Dh does all the cooking and we're hiring a cleaner. But there's stuff everywhere. And where there is stuff, I can't walk because I can't lift my sodding useless legs, so I either have to move everything, which hurts, or I stay in my designated safe zone. Which I'm tired of.

I really want to scream "ME! ME! ME!", but I can't. Dh has to look after me physically and I have to look after him emotionally. That's just how it is right now.

So I shall whinge here and don't worry about replying. I just need an outlet.

The important thing is the dcs are all healthy and safe, and dh and I will get through it. And one day he'll come to bed at the same time as me again, and not suddenly need to take the bins out, or rush off for some other reason, and he'll take me in his arms again, and it'll all be ok.

If you got this far you get a badge for being "whinge-listener-to-of-the-year"

Now then. Smile back on. Start the day.

OP posts:
twentyten · 20/01/2015 22:18

Moan here. You are doing such a hard job. ThanksThanks To you.

WhingeyMcWhiner · 21/01/2015 08:08
Flowers

Balloon, that brought a tear to my eye. We really do love each other so very much. He's a proper good 'un.

We had a good talk last night. The gp is really pleased with his progress which has all helped dh stop thinking that one bad day has halted his recovery. We even managed some laughing :)

We'll be ok. Ds only woke up twice in the night which helps. I'll get physio, he'll carry on with his counselling, this is just the bad bit before it all starts getting easier.

Thank you all for letting me vent here Flowers

OP posts:
bedraggledmumoftwo · 21/01/2015 08:25

It will get better, i promise. His ads will kick in and he will get better. Physio and exercise and time will get through the spd although i recommend a chiropractor if you can afford it. Take whatever help you can get and don't expect too much of yourself. And certainly don't try and have sex, would you really want to anyway, post partum with cyst and spd? Intimacy can be a cuddle or hand holding.
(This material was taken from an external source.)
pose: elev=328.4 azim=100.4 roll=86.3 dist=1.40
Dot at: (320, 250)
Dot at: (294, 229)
it will get better, this too shall pass.

ssd · 21/01/2015 16:37

no bother op x

Irritatez · 21/01/2015 17:57

This reply has been deleted

Message withdrawn at poster's request.

BoyFromTheBigBadCity · 21/01/2015 18:25
Flowers

When I started ADs, the initial side effects knocked me for 6 for a long time. It's really, really good that your DH is tackling this. However, one of the things weighing on him (I would imagine based on my own experience) is that he probably feels useless. He probably is sat there thinking 'I'm such a waste of space I can't even comfort Whingey when she needs me I'm such a fail of a human, she deserves my support and I can't give it what kind of person is like this....' and it spirals. You aren't U for wanting support at all, or horrible for wanting intimacy, and your DH knows this. This sounds such an unfortunate situation.

One thing my own counsellor talked to me about was the idea of a you using a yoyo going up a hill. The yoyo goes up and down, but the overall direction of travel is upwards and onwards, so a low doesn't mean there is no progress.